[Dataset entries]
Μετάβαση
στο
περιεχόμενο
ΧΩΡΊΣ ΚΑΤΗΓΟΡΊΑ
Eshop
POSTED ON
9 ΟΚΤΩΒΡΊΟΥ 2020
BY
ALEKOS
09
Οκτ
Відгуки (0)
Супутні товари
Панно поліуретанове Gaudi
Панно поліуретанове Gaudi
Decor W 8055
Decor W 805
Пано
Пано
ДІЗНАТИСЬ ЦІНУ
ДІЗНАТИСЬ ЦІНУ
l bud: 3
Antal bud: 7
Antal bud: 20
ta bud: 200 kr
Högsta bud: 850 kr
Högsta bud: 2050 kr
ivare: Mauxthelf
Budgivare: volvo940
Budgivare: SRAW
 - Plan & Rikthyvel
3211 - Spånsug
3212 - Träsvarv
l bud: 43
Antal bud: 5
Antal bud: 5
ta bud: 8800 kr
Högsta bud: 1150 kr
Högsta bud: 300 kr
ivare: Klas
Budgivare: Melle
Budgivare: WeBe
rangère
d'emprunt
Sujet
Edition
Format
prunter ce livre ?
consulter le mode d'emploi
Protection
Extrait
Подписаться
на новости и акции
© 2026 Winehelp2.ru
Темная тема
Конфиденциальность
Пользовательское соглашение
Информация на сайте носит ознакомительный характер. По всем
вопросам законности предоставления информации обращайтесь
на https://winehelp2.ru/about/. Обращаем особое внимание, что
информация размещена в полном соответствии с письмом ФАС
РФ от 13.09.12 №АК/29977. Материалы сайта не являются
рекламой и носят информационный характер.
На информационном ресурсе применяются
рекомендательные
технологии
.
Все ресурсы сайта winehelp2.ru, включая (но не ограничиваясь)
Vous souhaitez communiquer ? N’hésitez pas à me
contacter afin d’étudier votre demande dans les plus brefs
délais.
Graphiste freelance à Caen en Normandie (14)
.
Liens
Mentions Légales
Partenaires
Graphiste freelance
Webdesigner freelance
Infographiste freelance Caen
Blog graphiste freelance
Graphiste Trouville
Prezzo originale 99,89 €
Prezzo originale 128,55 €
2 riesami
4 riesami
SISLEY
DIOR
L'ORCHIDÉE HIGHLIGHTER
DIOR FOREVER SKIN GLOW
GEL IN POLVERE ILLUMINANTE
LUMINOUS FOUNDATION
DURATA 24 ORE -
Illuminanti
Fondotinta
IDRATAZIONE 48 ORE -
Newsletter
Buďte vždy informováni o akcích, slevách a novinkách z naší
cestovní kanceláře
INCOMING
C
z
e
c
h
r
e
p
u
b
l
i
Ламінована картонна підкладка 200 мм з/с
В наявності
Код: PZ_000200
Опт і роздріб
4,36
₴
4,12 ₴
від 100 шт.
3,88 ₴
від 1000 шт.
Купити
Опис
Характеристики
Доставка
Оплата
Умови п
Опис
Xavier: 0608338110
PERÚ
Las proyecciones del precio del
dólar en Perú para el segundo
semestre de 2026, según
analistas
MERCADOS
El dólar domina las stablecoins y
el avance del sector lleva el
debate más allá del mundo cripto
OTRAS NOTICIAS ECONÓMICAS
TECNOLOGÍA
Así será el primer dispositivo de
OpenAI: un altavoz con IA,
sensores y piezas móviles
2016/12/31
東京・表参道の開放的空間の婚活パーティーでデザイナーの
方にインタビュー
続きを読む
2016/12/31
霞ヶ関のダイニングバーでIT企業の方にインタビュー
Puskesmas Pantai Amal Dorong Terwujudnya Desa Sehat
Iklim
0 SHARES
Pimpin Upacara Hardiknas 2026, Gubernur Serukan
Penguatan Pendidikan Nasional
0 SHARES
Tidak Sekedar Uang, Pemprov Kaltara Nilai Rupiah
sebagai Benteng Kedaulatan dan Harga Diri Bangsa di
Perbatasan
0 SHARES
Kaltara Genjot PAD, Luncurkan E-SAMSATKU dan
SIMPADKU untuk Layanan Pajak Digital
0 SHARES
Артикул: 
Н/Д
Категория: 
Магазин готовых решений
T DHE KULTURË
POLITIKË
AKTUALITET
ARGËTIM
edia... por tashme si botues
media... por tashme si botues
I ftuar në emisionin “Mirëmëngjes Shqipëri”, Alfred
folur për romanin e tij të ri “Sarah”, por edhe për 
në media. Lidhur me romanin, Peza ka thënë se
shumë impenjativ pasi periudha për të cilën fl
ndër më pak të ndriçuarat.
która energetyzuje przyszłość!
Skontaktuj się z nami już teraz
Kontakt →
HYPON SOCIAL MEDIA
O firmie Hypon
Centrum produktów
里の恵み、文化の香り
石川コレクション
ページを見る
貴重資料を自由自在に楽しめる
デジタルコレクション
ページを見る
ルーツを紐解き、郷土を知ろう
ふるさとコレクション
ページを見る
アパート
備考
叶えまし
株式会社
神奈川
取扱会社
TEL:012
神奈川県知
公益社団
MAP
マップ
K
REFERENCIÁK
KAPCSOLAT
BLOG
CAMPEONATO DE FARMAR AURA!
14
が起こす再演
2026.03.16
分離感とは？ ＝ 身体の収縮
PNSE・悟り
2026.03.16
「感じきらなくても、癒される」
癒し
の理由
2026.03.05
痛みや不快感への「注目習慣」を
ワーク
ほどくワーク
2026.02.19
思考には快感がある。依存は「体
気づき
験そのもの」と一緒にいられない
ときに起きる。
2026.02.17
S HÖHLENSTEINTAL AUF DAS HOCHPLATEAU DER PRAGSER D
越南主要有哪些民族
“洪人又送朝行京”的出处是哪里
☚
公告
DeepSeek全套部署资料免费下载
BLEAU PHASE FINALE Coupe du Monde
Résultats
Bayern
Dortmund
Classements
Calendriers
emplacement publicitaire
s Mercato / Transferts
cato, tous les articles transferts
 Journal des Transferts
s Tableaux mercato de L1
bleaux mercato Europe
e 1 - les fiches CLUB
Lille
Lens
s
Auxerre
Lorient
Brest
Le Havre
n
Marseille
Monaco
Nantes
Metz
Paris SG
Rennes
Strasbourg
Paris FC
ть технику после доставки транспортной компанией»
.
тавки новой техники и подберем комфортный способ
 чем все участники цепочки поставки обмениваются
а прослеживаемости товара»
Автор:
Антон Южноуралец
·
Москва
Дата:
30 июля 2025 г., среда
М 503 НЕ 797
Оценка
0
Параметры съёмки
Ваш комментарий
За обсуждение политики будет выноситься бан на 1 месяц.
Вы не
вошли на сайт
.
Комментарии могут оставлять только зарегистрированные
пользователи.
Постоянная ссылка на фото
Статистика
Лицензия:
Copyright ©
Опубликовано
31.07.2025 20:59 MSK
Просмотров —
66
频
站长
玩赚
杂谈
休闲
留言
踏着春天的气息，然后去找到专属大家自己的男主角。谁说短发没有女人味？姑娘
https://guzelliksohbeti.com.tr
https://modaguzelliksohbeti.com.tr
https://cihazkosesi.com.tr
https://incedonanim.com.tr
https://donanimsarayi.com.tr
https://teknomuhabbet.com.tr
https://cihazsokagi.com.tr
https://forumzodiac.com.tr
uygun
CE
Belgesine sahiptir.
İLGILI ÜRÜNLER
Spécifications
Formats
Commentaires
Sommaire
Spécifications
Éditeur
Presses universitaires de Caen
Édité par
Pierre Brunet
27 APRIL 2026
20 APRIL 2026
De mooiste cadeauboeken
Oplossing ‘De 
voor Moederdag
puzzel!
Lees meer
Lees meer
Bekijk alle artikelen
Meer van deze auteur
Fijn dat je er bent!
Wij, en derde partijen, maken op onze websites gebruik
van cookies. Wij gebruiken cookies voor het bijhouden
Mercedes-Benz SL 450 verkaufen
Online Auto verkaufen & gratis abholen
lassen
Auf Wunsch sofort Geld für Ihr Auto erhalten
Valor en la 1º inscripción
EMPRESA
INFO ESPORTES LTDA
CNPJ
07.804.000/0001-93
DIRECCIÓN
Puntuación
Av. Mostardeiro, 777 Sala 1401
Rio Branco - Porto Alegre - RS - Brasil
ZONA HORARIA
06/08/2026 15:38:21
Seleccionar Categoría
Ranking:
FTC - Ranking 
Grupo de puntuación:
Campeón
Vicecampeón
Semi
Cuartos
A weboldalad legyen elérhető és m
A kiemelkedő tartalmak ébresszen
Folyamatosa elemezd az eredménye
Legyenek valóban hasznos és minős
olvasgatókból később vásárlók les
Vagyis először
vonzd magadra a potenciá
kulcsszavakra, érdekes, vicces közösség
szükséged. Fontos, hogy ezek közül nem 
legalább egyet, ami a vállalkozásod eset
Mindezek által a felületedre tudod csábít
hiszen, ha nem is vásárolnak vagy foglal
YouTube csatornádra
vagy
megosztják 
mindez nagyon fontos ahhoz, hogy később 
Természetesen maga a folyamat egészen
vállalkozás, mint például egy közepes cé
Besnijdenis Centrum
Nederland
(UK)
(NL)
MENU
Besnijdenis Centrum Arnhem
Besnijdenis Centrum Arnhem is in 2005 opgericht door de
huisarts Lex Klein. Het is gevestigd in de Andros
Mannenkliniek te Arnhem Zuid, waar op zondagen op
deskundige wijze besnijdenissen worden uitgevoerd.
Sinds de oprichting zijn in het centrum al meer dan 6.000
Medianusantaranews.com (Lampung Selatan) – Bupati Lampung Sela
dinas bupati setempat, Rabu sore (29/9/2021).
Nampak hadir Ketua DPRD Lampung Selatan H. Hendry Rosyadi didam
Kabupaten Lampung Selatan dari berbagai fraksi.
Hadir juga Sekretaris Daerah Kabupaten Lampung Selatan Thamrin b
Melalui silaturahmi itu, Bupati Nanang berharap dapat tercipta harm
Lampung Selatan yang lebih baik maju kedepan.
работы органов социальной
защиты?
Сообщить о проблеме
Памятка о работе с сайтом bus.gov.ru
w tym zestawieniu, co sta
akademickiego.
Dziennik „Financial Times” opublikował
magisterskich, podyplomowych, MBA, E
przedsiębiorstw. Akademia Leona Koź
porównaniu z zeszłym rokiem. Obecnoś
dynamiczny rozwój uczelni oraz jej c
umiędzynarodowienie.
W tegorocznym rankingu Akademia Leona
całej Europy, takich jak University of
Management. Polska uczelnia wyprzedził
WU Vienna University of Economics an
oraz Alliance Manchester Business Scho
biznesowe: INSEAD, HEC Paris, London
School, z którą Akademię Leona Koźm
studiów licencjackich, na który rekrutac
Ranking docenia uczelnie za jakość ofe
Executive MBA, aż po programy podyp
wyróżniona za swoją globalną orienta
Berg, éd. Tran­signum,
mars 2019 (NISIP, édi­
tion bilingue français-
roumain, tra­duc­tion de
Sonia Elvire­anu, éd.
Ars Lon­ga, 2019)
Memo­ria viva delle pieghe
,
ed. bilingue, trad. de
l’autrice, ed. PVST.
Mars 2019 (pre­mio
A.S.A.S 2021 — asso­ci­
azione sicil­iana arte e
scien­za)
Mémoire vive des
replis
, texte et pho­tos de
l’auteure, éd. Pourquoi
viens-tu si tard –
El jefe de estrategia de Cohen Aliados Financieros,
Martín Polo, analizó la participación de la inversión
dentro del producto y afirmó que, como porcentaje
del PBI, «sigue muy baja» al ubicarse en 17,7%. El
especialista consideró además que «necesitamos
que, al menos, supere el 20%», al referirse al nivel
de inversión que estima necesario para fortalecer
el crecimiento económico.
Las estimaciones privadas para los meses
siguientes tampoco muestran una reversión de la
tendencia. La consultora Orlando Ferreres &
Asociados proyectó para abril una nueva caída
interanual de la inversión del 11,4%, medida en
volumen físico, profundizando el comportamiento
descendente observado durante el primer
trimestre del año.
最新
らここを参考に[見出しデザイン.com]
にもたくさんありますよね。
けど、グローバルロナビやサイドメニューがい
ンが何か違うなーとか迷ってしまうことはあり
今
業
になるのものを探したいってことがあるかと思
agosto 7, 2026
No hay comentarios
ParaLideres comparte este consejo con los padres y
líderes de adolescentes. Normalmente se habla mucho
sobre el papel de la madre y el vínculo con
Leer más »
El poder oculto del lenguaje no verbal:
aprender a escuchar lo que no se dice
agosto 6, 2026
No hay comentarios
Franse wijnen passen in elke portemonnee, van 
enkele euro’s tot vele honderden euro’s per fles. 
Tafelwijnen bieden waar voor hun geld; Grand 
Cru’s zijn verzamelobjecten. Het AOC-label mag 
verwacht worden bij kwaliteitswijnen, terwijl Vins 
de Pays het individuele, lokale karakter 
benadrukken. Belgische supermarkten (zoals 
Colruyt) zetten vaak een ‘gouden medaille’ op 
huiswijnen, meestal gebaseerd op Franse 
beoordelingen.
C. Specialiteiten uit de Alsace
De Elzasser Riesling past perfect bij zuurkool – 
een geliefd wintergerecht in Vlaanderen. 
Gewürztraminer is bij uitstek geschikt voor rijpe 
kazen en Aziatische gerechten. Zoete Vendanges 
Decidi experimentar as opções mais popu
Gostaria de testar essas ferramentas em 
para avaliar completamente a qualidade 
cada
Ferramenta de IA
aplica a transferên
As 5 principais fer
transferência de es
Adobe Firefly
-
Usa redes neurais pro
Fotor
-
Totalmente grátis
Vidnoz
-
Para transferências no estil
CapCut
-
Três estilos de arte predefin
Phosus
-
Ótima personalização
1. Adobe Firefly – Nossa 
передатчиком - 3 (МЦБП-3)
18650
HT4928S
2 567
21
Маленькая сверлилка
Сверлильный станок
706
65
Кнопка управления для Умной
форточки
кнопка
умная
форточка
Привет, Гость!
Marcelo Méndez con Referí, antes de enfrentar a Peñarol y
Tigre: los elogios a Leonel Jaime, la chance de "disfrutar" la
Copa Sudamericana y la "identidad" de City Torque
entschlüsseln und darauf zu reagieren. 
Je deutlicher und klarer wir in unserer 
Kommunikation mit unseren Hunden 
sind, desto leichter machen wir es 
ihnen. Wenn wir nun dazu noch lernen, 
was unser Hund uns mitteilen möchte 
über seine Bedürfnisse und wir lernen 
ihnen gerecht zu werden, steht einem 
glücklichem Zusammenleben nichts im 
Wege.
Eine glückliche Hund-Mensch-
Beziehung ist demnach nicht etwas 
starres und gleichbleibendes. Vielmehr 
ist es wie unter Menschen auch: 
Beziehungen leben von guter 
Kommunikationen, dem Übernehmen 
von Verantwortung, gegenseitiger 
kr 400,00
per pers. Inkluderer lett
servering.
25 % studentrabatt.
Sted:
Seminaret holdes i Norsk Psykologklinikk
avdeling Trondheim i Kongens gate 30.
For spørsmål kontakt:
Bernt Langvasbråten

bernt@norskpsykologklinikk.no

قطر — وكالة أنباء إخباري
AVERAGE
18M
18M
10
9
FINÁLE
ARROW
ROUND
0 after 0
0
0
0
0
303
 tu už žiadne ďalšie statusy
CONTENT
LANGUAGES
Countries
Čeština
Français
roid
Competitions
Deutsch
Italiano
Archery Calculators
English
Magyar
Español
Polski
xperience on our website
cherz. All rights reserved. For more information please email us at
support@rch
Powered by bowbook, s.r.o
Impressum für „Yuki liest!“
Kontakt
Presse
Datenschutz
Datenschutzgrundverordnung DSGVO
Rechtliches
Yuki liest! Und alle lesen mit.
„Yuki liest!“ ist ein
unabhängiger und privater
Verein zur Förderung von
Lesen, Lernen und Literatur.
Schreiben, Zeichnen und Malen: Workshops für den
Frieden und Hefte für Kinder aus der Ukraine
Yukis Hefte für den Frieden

◆ **TASK DIRECTIONS**
Gather each line from the entries above that includes the word "Kabupaten".

◆ **OUTPUT OF THE EXERCISE**
Kabupaten Lampung Selatan dari berbagai fraksi.
Hadir juga Sekretaris Daerah Kabupaten Lampung Selatan Thamrin b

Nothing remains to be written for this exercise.